> _Exercice écrit A_: Recopiez sans rien changer les lignes des données, en partant de la première et en allant jusqu'à celle qui contient "family: Rutaceae", celle-ci comprise.

> _Extrait_:
┌──

Les caricatures sont depuis longtemps un outil politique. Les plus anciennes retrouvées datent de la Grèce antique. Une des premières polémiques connue a lieu vers le IIIe-IVe siècle.

Guillaume Doizy : "Un certain nombre d’auteurs chrétiens, nouvellement chrétiens, dénoncent la publication dans l’espace public d’images représentant Jésus avec une tête d’âne. On a retrouvé à Rome, au XIXe siècle, des graffitis qui représentent Jésus avec une tête d’âne. "

Graffiti représentant Jésus avec une tête d'âne retrouvé à Rome
Graffiti représentant Jésus avec une tête d'âne retrouvé à Rome

Guillaume Doizy : "C’étaient des païens qui promenaient des panneaux peints et qui faisaient rire contre la religion chrétienne, qui était une religion naissante, qui n’était pas encore une religion dominante, majoritaire. Ce qui est intéressant dans cette première caricature, c’est qu’elle est religieuse, elle pose la question de la caricature des religions et elle utilise l’animalisation."

Les caricatures se popularisent à partir du XVe siècle grâce au développement de l’imprimerie. Elles sont notamment utilisées par les partisans de la Réforme protestante pour se moquer du pape.

└──

> _Données de l'exercice_:
┌──

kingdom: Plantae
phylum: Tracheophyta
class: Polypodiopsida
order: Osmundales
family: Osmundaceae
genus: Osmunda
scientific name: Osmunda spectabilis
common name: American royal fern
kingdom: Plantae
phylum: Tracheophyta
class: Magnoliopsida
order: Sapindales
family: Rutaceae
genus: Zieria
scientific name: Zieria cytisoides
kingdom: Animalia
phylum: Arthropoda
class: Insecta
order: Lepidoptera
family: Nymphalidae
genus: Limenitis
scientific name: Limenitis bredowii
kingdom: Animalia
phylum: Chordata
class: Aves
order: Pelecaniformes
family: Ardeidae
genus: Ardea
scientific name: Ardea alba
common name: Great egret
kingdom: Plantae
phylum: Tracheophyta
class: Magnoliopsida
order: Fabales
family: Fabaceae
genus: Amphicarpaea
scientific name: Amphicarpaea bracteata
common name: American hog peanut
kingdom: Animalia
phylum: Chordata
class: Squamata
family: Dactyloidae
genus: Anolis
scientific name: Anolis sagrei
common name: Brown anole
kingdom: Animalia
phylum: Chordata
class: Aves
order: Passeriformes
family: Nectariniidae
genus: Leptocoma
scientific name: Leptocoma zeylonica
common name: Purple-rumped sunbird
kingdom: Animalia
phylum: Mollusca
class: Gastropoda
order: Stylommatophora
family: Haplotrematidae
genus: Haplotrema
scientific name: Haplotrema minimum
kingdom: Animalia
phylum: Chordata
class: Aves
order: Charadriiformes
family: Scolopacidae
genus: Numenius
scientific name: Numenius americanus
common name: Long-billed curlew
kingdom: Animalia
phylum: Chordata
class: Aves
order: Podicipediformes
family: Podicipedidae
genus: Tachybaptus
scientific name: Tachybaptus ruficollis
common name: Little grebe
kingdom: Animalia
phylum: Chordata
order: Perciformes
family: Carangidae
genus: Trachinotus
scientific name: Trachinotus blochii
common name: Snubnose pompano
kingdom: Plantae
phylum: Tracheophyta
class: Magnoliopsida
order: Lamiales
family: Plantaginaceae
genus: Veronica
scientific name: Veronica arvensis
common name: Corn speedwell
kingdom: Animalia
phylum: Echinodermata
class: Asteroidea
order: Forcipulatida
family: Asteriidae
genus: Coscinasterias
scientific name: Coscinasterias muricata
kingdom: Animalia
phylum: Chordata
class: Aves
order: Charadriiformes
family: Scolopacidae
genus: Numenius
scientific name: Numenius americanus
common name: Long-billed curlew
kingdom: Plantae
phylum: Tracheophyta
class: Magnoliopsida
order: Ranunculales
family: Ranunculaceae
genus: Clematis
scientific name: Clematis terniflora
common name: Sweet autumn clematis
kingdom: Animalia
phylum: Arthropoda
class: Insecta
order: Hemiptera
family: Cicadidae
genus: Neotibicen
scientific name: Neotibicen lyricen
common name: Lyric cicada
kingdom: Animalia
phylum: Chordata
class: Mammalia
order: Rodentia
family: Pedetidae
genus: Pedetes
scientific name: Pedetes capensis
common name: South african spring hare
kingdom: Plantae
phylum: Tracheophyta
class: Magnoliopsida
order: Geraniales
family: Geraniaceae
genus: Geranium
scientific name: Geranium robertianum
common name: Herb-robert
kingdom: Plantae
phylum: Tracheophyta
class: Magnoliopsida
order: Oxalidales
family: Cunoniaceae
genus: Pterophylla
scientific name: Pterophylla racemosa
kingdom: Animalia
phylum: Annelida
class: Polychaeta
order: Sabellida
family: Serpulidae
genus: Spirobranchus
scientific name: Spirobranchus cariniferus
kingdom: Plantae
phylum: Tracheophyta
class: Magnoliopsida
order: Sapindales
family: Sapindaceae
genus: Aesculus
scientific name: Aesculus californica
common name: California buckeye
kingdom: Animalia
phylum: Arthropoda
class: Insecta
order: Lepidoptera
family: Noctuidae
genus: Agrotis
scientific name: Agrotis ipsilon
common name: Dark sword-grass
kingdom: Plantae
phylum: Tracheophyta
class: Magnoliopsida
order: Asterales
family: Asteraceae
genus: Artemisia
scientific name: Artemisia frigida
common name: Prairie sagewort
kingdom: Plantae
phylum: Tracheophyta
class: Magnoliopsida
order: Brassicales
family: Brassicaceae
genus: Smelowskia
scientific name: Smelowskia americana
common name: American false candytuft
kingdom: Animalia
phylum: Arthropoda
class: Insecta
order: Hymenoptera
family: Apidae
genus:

└──

> _Exercice écrit B_: D'après l'extrait, à partir de quel siècle les caricatures se popularisent-elles ?

> _Résultat attendu A_:
kingdom: Plantae
phylum: Tracheophyta
class: Polypodiopsida
order: Osmundales
family: Osmundaceae
genus: Osmunda
scientific name: Osmunda spectabilis
common name: American royal fern
kingdom: Plantae
phylum: Tracheophyta
class: Magnoliopsida
order: Sapindales
family: Rutaceae

> _Résultat attendu B_: À partir du XVe siècle, grâce au développement de l'imprimerie.